One week after the death of 22-year-old Mahsa Amini, protests against the moral security police across several cities in Iran turned into violent clashes between anti-government demonstrators and security forces.

Iranian state media reports that at least 26 have died, including five security personnel, as of 22 September, while the New York-based Center for Human Rights in Iran (CHRI) put the figure at 36, saying it is expected to rise.

The protests, which started with women burning their headscarves and cutting off their hair, quickly turned into violent, anti-religious riots with an emphasis on the compulsory hijab mandate in the Islamic Republic.

Despite mobile data restrictions on foreign domains and platforms, dozens of videos shared on social media showed rioters violently attacking police officers by stoning and beating them, overturning and torching police vehicles, and destroying public property. On at least one occasion, rioters were seen burning a police officer alive.

Local Iranian media reports that dozens of ambulances were damaged by the rioters.

Protesters were also recorded forcibly removing the hijab of a woman on the street and following her around to remove her clothing.

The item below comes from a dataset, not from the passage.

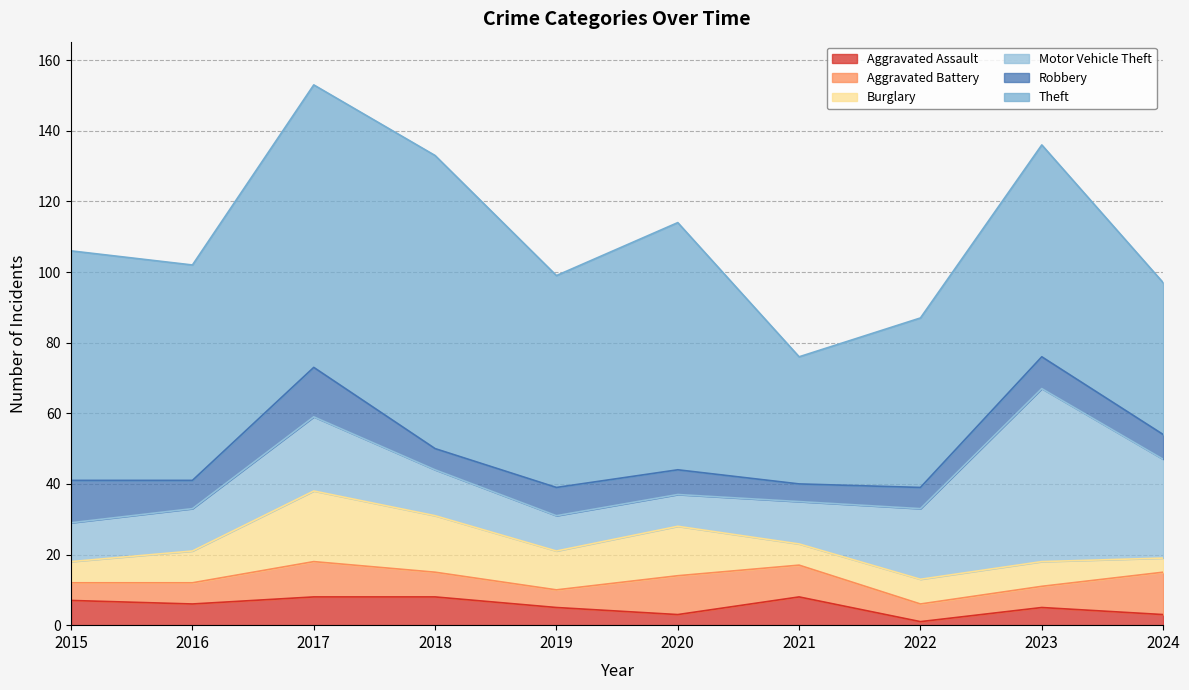

Between 2019 and 2021, which is larger?

2021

Sky News reported that a local commander of the Basij, a volunteer branch of the Islamic Revolutionary Guards Corps (IRGC), was stabbed to death by rioters in the northeastern city of Mashhad on 21 September.

Another member of the Basij, identified as Abdolhossein Mojaddami, was also shot dead by the protesters, according to the police.

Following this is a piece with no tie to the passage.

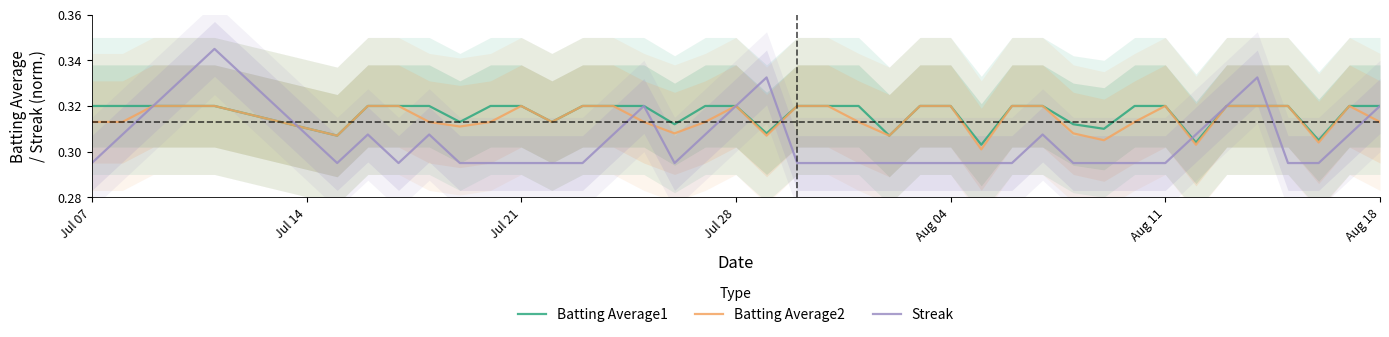

What is the total value across all series at Jul 07?

0.9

The rioters also set fire to the entrance of the office of Qeshm’s Friday Prayer Imam, torching it along with the photos of the founder of the republic, Ayatollah Ruhollah Khomeini, and the martyrs of the Iran-Iraq war.

In response to the deteriorating situation, hundreds of thousands of Iranians, both women and men, gathered after Friday mass prayers, taking to the streets to condemn the riots and voice support for the government and police.

Iranian sentiments critical of the riots mirror views expressed in a US poll taken after the 2018 protests, which revealed that 84.5 percent of Iranians strongly agree that “the government should be more forceful to stop rioters who use violence or damage property.”

Only 16.4 percent of Iranians agreed with the statement that “Iran’s political system needs to undergo fundamental change.”

Amini died at a hospital in Tehran on 17 September, three days after visiting a police station to “undergo a briefing class about the hijab and [then] be released in an hour,” according to her brother.